Skip to content

The Implementation of Vector Type in Nebula Graph

约 690 个字 37 行代码 6 张图片 预计阅读时间 4 分钟

  1. Implement vector value type and property type and do the unit test for vector type
    - Add new value type: VECTOR
    - Modify RocksEngine to support multiple column family of RocksDB
  2. Implement serialization and deserialization for vector type: Graphd to Storaged by thrift
    - Add thrift operation for vector type
    - Encoding of vector type key
    - RowWriter and RowReader for vector type
  3. Modify Schema to simply support original column and vector column
    - Separate vector column and original column in schema
    - Modify RowWriter and RowReader to support vector column
  4. Add vector distance expression in expression system
    - Implement vector distance expression in expression system
    - TODO: Add vector distance expression in query engine
  5. Implement Create Tag Sentence For Vector Type
    - Create tag with vector type property
  6. Implement Add Vertex with Vector Type Property
    - Add vertex with vector type property
    - TODO: Pass tck tests

Design Notes

Vector Value Type

The VECTOR type can be used as a property type. For storage, the actual data content of the vector is placed at the end of the encoded data block. We then use an offset and a length to specify the exact memory region where the vector's content is located.

Storage for Vector Data

Specifically, Vertex data is stored in RocksDB in the form of KV pairs. We use RocksDB's Column Family to separate storage of VECTOR attributes and other graph attributes. We should add read and write method for RowReader and RowWriter.

_Instructions to follow_. Retype the Nebula Graph vector type page between "Design Notes" and "content is located.", inclusive.

_Stored rows_.

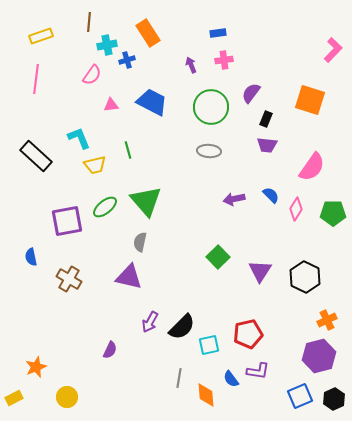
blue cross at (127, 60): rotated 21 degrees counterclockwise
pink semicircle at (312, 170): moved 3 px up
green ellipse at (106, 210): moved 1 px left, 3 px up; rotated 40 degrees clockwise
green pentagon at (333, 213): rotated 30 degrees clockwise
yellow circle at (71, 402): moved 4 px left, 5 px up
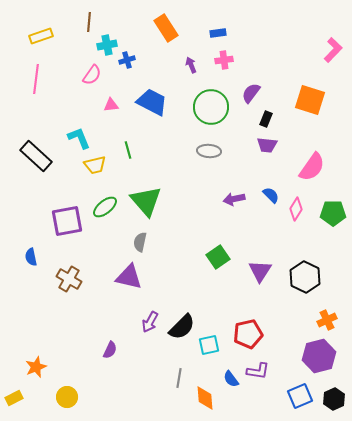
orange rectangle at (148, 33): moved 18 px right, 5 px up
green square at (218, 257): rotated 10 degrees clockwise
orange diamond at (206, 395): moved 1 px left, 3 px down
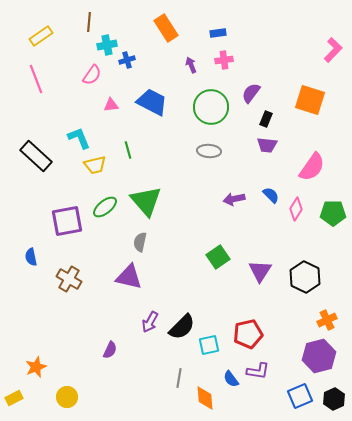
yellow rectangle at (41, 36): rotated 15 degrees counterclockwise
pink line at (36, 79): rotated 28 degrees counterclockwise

* * *

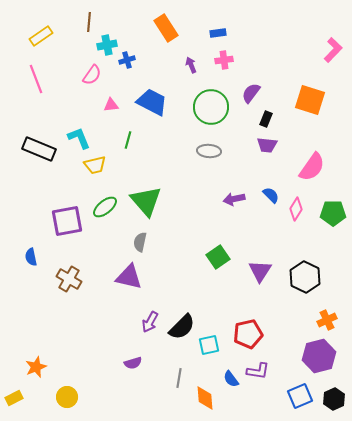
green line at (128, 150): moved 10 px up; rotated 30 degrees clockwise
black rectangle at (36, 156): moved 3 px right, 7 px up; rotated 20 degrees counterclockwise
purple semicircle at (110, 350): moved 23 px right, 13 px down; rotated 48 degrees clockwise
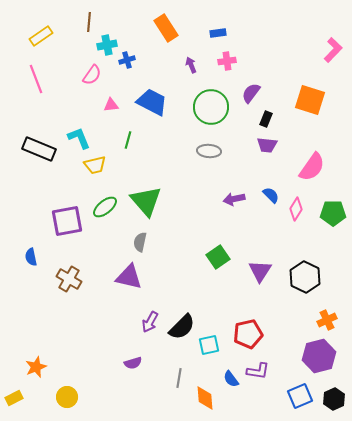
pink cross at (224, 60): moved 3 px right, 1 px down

_Finished exercise_.
Design Notes

Vector Value Type

The VECTOR type can be used as a property type. For storage, the actual data content of the vector is placed at the end of the encoded data block. We then use an offset and a length to specify the exact memory region where the vector's content is located.